新しい出会い

 それからまた時が経って、私たちは高校二年生になった。

 リョウちゃんを男の子だって意識し始めたのも、確かそのころだったと思う。



 最初の出会いから早くも、11年が経過していた。




「オレ、今日バイトの日だから、後はヨロシコ~」


「リョウちゃん!掃除当番なんだから逃げないでよ!!」



 私が言い終わるか言い終わらないうちにもう、いなくなってた。




 ………逃げられた。

 ……たく。

 逃げ足だけは速いんだから。





 今週は、教室の掃除当番――。


 幾つかのグループに分かれて、班が決められていた。



 一年のときは、リョウちゃんとクラスが別々だったけど。

 二年に進級してまた、同じクラスメートになった。




「いいよ、いいよ。

 オレらで、さっさと終わらせちゃおうよ。
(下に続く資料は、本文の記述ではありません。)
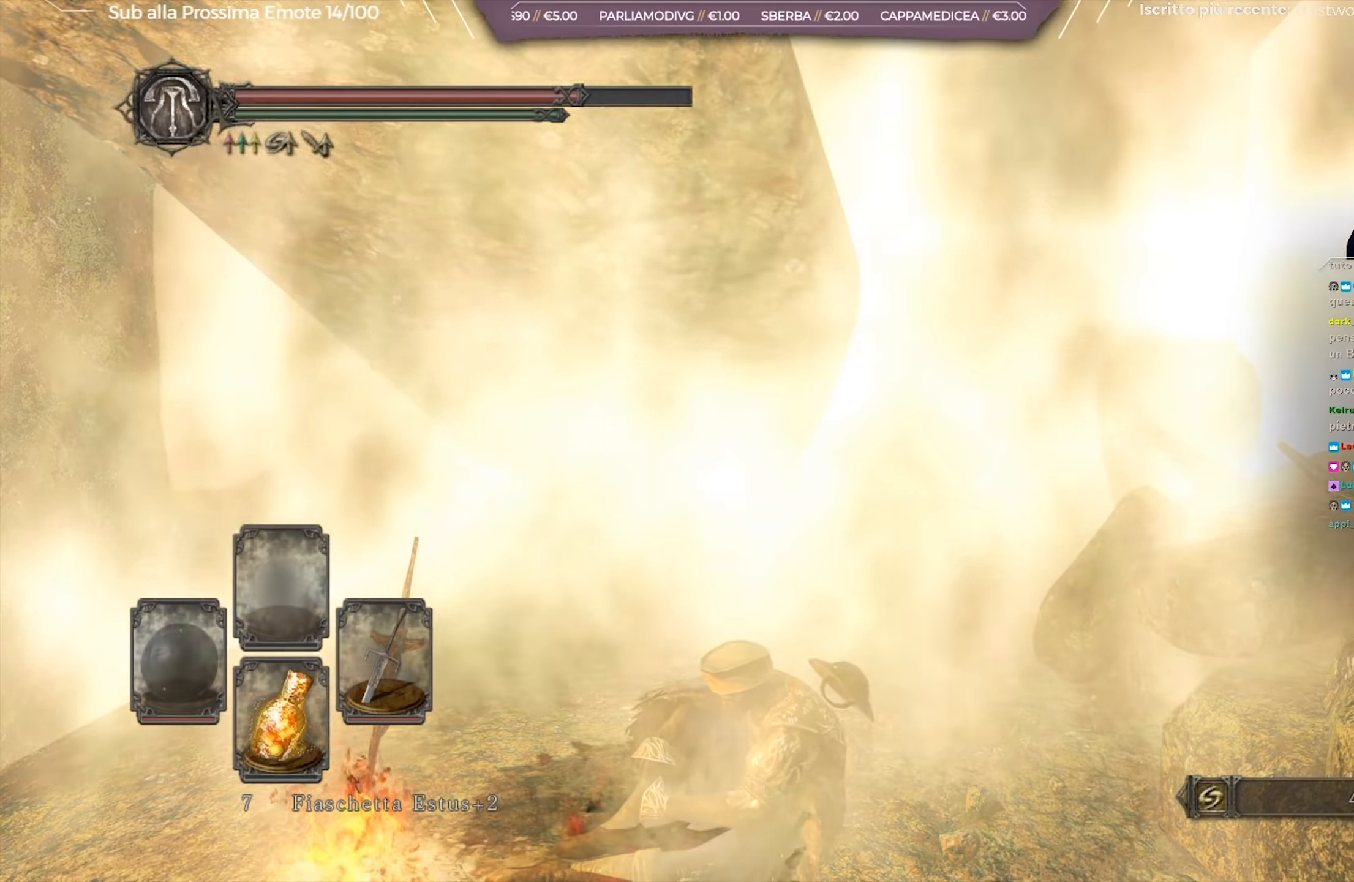
{"buttons": [], "left_stick": "up-right", "right_stick": "center", "events": []}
ねっ!」


「ありがとう。ごめんね……」


「大丈夫だよ。サオリちゃんが気にすることないさ」



 そう言ってくれたのは、満面の優しい笑顔で接してくれた。

 同じクラスメートの男子生徒。



 彼の名前は、中村ナカムラ トオルくん。

 このとき、私は初めてトオルくんと言葉を交わした。




 へぇ……。

 結構、優しいんだぁ。



 …―って。

 そのときの第一印象はそう思っていた。


 後に彼とは、その後の人生に大きく関わってくるなんて。

 そのころはまだ全然、思ってもいなかった。